TIRED of walking over litter every morning and afternoon, 10 unemployed Tamboville residents decided to roll up their sleeves and get their hands dirty to ensure a clean neighbourhood.

The group, made up of young and old people, call themselves the Buza Qala Uzonde (Ask Before You Hate) Service Company.

They are responsible for keeping the roads in Tamboville’s Notice Sector section, near Eastwood, spotlessly clean.

The dedicated group picks up litter and broken bottles, and keeps the verges trimmed.

“We discussed this last year in February that there was a need to keep our streets clean,” said group leader Bongiwe Bara (48). “That is how the initiative was born.”

By August they were able to implement the idea, she said.

“We work from 7 am to 4 pm Monday to Friday. We know that cleanliness is key to having a healthier environment and that is why we decided to do this for our community.”

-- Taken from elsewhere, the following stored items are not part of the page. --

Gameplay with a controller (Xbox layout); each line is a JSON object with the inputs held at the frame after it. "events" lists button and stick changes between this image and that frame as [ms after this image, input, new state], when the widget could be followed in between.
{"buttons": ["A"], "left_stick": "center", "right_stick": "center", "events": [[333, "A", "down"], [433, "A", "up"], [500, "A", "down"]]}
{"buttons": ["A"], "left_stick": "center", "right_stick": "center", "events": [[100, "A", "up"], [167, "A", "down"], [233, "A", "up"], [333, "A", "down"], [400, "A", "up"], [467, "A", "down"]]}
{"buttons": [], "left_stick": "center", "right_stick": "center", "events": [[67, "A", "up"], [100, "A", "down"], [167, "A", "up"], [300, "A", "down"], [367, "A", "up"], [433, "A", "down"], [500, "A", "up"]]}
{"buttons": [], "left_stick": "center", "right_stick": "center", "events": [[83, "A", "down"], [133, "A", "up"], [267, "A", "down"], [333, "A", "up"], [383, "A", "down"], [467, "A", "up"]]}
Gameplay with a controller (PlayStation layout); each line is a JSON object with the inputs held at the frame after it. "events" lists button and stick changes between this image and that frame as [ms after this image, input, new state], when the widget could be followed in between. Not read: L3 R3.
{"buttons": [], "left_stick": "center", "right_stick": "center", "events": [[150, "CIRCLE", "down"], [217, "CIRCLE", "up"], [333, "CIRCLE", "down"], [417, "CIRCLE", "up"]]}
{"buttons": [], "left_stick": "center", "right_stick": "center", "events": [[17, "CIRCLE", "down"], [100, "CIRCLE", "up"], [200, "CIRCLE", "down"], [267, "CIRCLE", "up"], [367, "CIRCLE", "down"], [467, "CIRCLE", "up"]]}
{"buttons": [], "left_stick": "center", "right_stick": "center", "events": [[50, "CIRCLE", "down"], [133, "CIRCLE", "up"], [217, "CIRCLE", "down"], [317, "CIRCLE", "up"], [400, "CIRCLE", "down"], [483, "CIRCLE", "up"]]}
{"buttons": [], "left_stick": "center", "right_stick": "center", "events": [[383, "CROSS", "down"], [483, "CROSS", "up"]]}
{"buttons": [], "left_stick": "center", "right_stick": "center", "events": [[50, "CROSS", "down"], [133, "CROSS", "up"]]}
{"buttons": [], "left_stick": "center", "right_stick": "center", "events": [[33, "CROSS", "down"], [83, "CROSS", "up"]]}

Bara said they were sitting doing nothing and were now happy to be contributing towards keeping their surroundings clean — even though they were not getting paid.

Bara said being unemployed made it difficult for the group to get the right tools for their work.

In the meantime, they are using tools given to them by the Msunduzi Municipality.

She said their aim was to beautify their area and they hoped that one day their service could benefit the whole city.

“When we started, taxis did not even drive into our section because of the level of filth.

“[The litter] was thrown by our community members … now we do get [taxis] as the of level cleanliness has improved drastically,” said Bara.

She added that the group was appealing for uniforms in which to work.

“We are also appealing for any kind of support from the public because that will assist us as volunteers to keep our environment clean,” she added.

Cameron Brisbane, executive director of the Built Environment Support Group (Besg), praised them for their “civic pride and ubuntu”.

“Needless to say they are dirt poor and have asked us to help them fundraise to buy protective clothing and tools,” he said.

Brisbane said they had Section 18A tax status so any corporate sponsor could include whatever help they gave them in their tax returns.